Ensign Steve Crowston filed a harassment claim in February 2010, alleging that Cmdr. Liam Bruen, along with other senior and junior officers, voted in August 2009 to give Crowston the military call sign "Romo's Bitch," a reference to Dallas Cowboys quarterback Tony Romo. Crowston says other suggestions included: "Cowboy," "Gay Boy," "Fagmeister," "Cowgirl," "TO," "Terrell Owens" and "Redskins."
The original harassment claims were investigated but dismissed in May. Crowston appealed that ruling in July, and added a new charge of retaliation after receiving a poor performance evaluation in June.
Crowston's complaint named Commander Liam Bruen, 42, who gave the 37-year-old ensign "the "the worst performance appraisal" in his 16 years of service.
The Navy now says at least one of Crowston's complaints has been confirmed.
"Department of Navy Naval IG substantiates the allegation that the then commanding officer of VFA 136 gave Crowston an unfavorable fitness report in reprisal for a sexual harassment and hostile work environment complaint he filed," Navy spokesman Lt. Myers Vasquez told FoxNews.com. The Navy did not name Bruen, but FoxNews.com has independently confirmed his identity.
Vasquez said the department has forwarded its findings on to Bruen's commanding officer, who will decide what, if any, corrective action to take.
Former Judge Advocate General Jeff Addicott says Bruen's commander will have little choice but to take strong action.
"If you get a letter from the inspector general that rules against you, it's all over. Your superior has no choice even if you're his best buddy in the world because if you don't take action then they'll open up an inquiry on you and why you didn't take action," said Addicott, currently director of the Center for Terrorism Law at St. Mary's University School of Law in San Antonio, Texas.
Addicott says even in a best-case scenario, Bruen's military career is almost certainly over, even if he doesn't face formal criminal charges.
"Non-judicial punishment may be offered to him. If Cmdr. Bruen turns this process down he will face a courts-martial," Addicott said. "If he accepts the non-judicial punishment he cannot be reduced in rank but can be fined and a formal letter of reprimand issued ... when you accept one of those, it goes on your record. He'll never get promoted and they'll force him to retire."

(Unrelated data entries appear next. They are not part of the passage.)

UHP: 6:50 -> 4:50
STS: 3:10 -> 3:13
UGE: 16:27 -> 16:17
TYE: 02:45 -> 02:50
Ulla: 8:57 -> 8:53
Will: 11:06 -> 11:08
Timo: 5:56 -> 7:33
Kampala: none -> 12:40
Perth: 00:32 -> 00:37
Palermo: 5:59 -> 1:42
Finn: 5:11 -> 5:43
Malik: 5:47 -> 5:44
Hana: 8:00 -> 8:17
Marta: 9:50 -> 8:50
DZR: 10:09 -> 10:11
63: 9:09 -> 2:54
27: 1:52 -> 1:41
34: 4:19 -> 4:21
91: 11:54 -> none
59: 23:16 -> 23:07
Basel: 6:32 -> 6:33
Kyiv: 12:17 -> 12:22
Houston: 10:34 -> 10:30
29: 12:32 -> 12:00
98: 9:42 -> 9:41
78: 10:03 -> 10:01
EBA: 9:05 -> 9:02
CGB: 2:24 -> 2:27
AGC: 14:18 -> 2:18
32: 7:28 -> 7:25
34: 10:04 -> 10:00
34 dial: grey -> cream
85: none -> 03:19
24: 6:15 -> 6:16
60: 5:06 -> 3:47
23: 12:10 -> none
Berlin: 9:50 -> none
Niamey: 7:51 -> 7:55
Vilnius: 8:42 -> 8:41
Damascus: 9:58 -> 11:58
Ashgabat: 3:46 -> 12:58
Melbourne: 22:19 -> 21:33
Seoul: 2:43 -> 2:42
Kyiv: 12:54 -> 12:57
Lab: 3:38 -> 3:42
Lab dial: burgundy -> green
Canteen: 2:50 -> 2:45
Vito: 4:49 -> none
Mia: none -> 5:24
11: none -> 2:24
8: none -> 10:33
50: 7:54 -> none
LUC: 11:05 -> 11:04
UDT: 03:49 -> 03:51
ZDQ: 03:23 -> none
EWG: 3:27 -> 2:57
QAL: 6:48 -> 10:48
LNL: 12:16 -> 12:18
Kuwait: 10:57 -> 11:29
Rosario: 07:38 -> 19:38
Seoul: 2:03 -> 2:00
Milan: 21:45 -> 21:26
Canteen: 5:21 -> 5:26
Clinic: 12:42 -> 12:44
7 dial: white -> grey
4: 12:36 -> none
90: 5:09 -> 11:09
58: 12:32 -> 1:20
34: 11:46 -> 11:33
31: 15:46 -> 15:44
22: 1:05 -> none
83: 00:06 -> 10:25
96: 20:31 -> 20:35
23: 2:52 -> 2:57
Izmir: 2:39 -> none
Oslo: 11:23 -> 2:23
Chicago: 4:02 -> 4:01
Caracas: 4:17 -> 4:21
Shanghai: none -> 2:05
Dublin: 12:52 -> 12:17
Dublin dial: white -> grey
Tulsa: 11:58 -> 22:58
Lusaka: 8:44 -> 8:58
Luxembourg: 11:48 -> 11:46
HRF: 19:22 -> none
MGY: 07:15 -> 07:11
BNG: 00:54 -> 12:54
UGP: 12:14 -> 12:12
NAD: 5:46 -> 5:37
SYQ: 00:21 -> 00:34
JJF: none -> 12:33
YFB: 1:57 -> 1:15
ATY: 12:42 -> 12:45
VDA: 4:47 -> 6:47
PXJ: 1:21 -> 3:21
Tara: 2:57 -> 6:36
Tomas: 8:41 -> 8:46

But Bruen told FoxNews.com he hasn't even received a letter informing him of the findings.
"Neither the Inspector General nor anyone in my chain of command has shared the investigation with me," he said. "Most of what I know about the results of the investigation I have learned through the media."
The Navy says the investigations into Crowston's original harassment claims and subsequent handling of that investigation are still ongoing, and no corrective action will be taken against Bruen until they are completed.
"At that point we'll make a decision regarding any corrective action and adjudication on all of those investigations at one time," Navy spokesman, Lt. Aaron Kakiel told FoxNews.com.
Crowston, who is now an ensign at Naval Special Warfare Group 2 in Virginia Beach, Va., says he hopes "the 'system' gets it right the second time around."
"It's unfortunate so much energy has been put into what was clearly hazing and harassment yet was not substantiated the first time around."
Bruen, who has been temporarily reassigned to the staff Naval Air Force's Pacific Fleet in San Diego, Calif., pending the outcome of the open investigations, said he looks forward to reading the Inspector General's report and addressing it "appropriately" - as soon as he's allowed to see it. In the meantime, he says, he's proud of his time commanding Squadron VFA-136.
"Many of the toughest decisions of command concern personnel action," he said. "Personal integrity must be the foundation for these decisions, and I remain comfortable with mine."